━━ EXERCISE DATA ━━
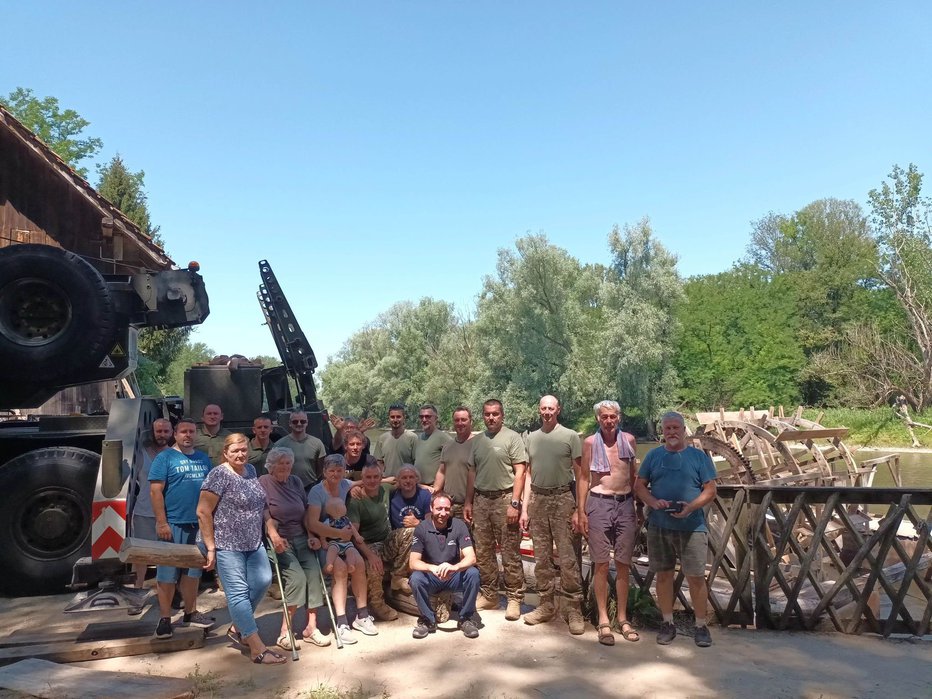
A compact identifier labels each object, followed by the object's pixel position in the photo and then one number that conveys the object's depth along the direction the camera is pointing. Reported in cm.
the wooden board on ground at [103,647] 507
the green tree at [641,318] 3556
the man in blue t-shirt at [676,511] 541
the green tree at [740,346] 4425
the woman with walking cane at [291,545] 555
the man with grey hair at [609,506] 558
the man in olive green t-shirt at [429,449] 686
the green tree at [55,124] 3319
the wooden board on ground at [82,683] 427
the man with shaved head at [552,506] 582
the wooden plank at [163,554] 511
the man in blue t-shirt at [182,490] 559
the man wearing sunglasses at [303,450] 693
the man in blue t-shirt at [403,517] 614
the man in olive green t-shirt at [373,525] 600
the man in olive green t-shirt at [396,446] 698
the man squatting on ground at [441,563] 570
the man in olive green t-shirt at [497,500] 612
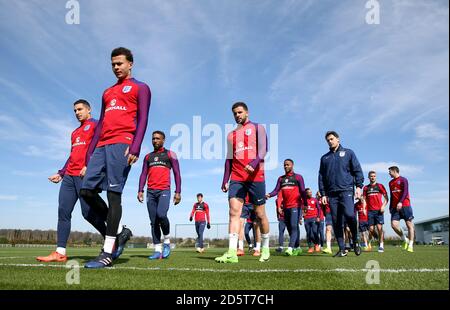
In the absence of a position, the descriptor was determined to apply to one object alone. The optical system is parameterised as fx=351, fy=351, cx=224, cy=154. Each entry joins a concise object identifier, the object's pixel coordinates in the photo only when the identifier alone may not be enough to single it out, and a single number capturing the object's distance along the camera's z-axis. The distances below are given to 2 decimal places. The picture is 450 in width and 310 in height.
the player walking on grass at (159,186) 7.58
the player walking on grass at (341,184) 7.57
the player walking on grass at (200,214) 15.04
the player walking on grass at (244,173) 5.79
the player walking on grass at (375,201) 13.30
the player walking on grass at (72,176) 5.77
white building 84.12
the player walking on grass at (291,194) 10.08
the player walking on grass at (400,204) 11.75
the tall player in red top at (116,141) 4.48
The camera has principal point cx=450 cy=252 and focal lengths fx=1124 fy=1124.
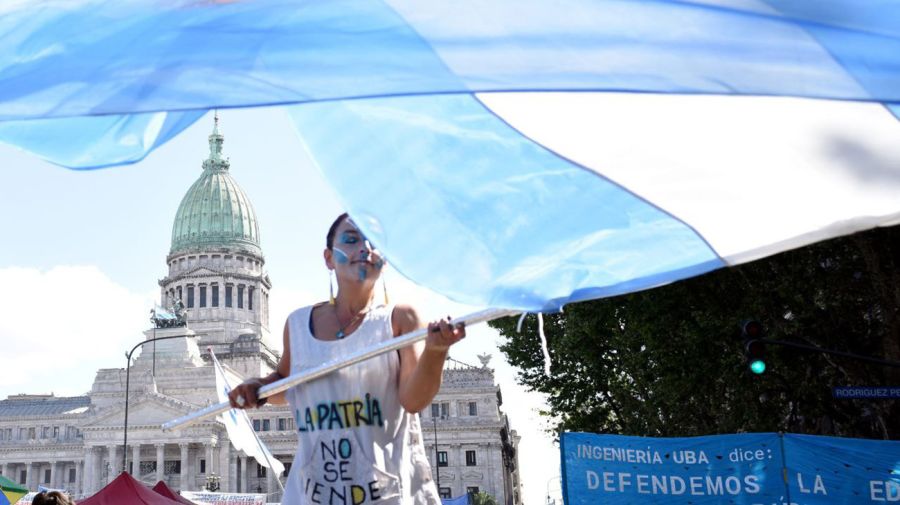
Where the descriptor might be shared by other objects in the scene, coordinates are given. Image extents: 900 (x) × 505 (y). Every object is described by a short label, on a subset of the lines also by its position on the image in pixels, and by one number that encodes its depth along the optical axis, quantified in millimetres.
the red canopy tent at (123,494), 15273
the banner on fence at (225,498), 31484
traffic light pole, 15992
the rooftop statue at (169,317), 114875
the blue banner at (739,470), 12656
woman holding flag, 4430
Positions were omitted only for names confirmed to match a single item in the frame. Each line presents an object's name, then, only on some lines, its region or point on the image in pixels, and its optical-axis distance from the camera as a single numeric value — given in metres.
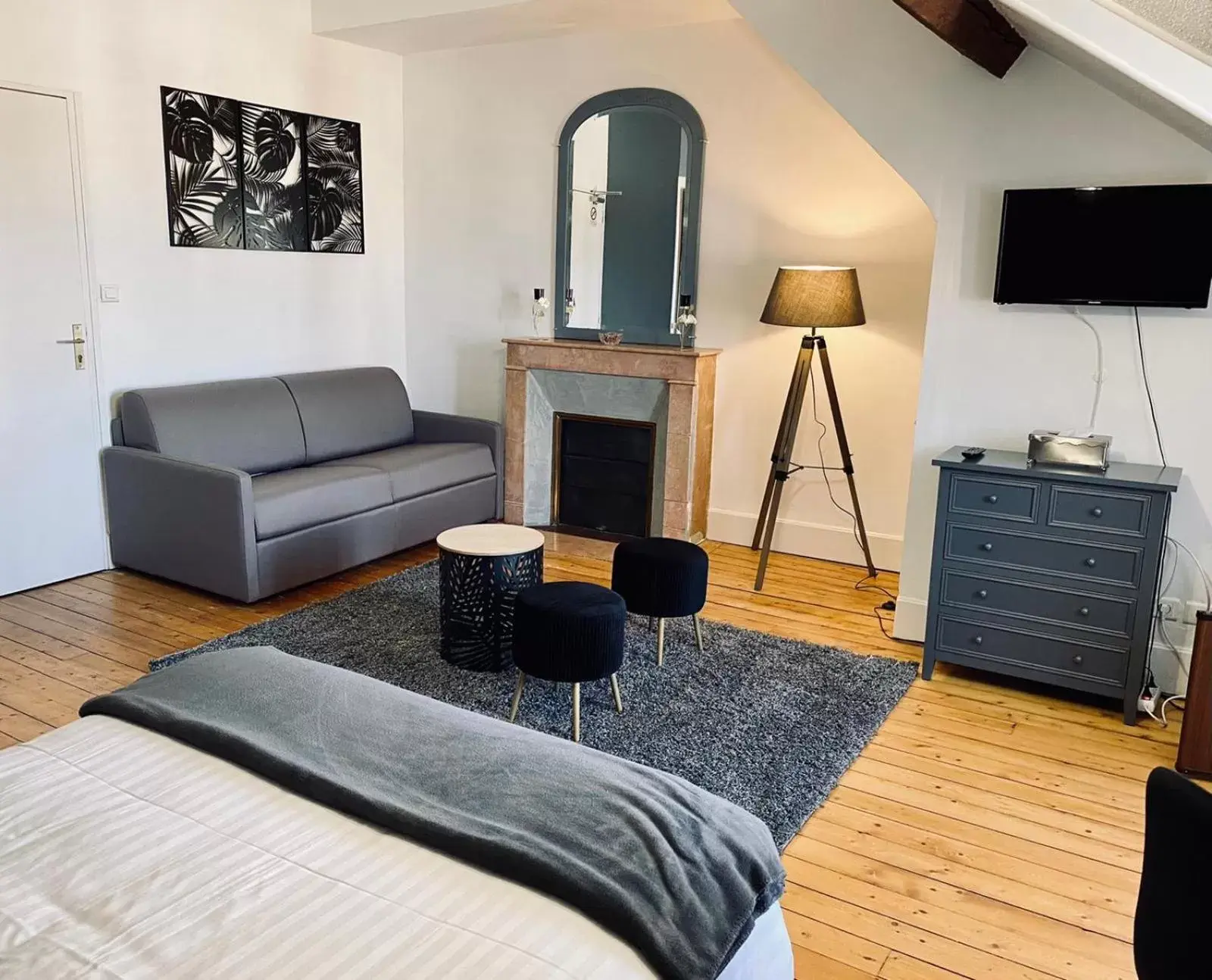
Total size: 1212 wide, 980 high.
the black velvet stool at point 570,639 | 2.92
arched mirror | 5.02
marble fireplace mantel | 4.96
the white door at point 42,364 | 4.02
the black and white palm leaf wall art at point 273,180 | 4.96
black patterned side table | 3.45
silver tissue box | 3.34
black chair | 1.23
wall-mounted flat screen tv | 3.20
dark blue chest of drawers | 3.20
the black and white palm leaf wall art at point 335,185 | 5.32
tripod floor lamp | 4.32
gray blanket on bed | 1.45
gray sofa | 4.08
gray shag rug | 2.88
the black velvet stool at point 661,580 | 3.53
━━━
▶ **PROBLEM STATEMENT**:
Return every line of the records exactly as given, pictures excluded.

▶ **YOUR SOLUTION**:
A compact identifier labels each object, followed by the object's pixel position in the photo and then one number that conveys the object's depth along the direction the camera is pointing. Reported in cm.
the wooden board on ground at [103,647] 507
the green tree at [641,318] 3556
the man in blue t-shirt at [676,511] 541
the green tree at [740,346] 4425
the woman with walking cane at [291,545] 555
the man with grey hair at [609,506] 558
the man in olive green t-shirt at [429,449] 686
the green tree at [55,124] 3319
the wooden board on ground at [82,683] 427
the man with shaved head at [552,506] 582
the wooden plank at [163,554] 511
the man in blue t-shirt at [182,490] 559
the man wearing sunglasses at [303,450] 693
the man in blue t-shirt at [403,517] 614
the man in olive green t-shirt at [373,525] 600
the man in olive green t-shirt at [396,446] 698
the man squatting on ground at [441,563] 570
the man in olive green t-shirt at [497,500] 612
In the absence of a position, the descriptor was determined to apply to one object alone. The optical system is parameterised as fx=351, fy=351, cx=224, cy=154. Each entry joins a concise object identifier, the object's pixel coordinates in the photo only when the identifier alone may not be enough to single it out, and a single number capturing the object's distance along the camera's z-axis. The distances below are given to 2 decimal places. The picture is 450 in width and 310 in height.
the player walking on grass at (159,186) 7.58
the player walking on grass at (341,184) 7.57
the player walking on grass at (200,214) 15.04
the player walking on grass at (244,173) 5.79
the player walking on grass at (375,201) 13.30
the player walking on grass at (72,176) 5.77
white building 84.12
the player walking on grass at (291,194) 10.08
the player walking on grass at (400,204) 11.75
the tall player in red top at (116,141) 4.48
The camera has principal point cx=450 cy=252 and focal lengths fx=1124 fy=1124.
Where the descriptor might be shared by other objects in the scene, coordinates are given. Image extents: 900 (x) × 505 (y). Every object is described by a short label, on a subset of the lines also by its position on the image in pixels, and by one number that encodes its depth along the optical axis, quantified in millimetres.
the red canopy tent at (123,494), 15273
the banner on fence at (225,498), 31484
traffic light pole, 15992
the rooftop statue at (169,317), 114875
the blue banner at (739,470), 12656
woman holding flag, 4430
Positions were omitted only for names confirmed to match a single item in the frame. Each line presents an object's name, then, only on some lines, its region or point on the image in pixels, and its optical-axis distance from the camera as a single numeric value — given in metres.
Total size: 1212 wide, 980 high.
the black velvet stool at point 570,639 | 2.92
arched mirror | 5.02
marble fireplace mantel | 4.96
the white door at point 42,364 | 4.02
the black and white palm leaf wall art at point 273,180 | 4.96
black patterned side table | 3.45
silver tissue box | 3.34
black chair | 1.23
wall-mounted flat screen tv | 3.20
dark blue chest of drawers | 3.20
the black and white palm leaf wall art at point 335,185 | 5.32
tripod floor lamp | 4.32
gray blanket on bed | 1.45
gray sofa | 4.08
gray shag rug | 2.88
the black velvet stool at point 661,580 | 3.53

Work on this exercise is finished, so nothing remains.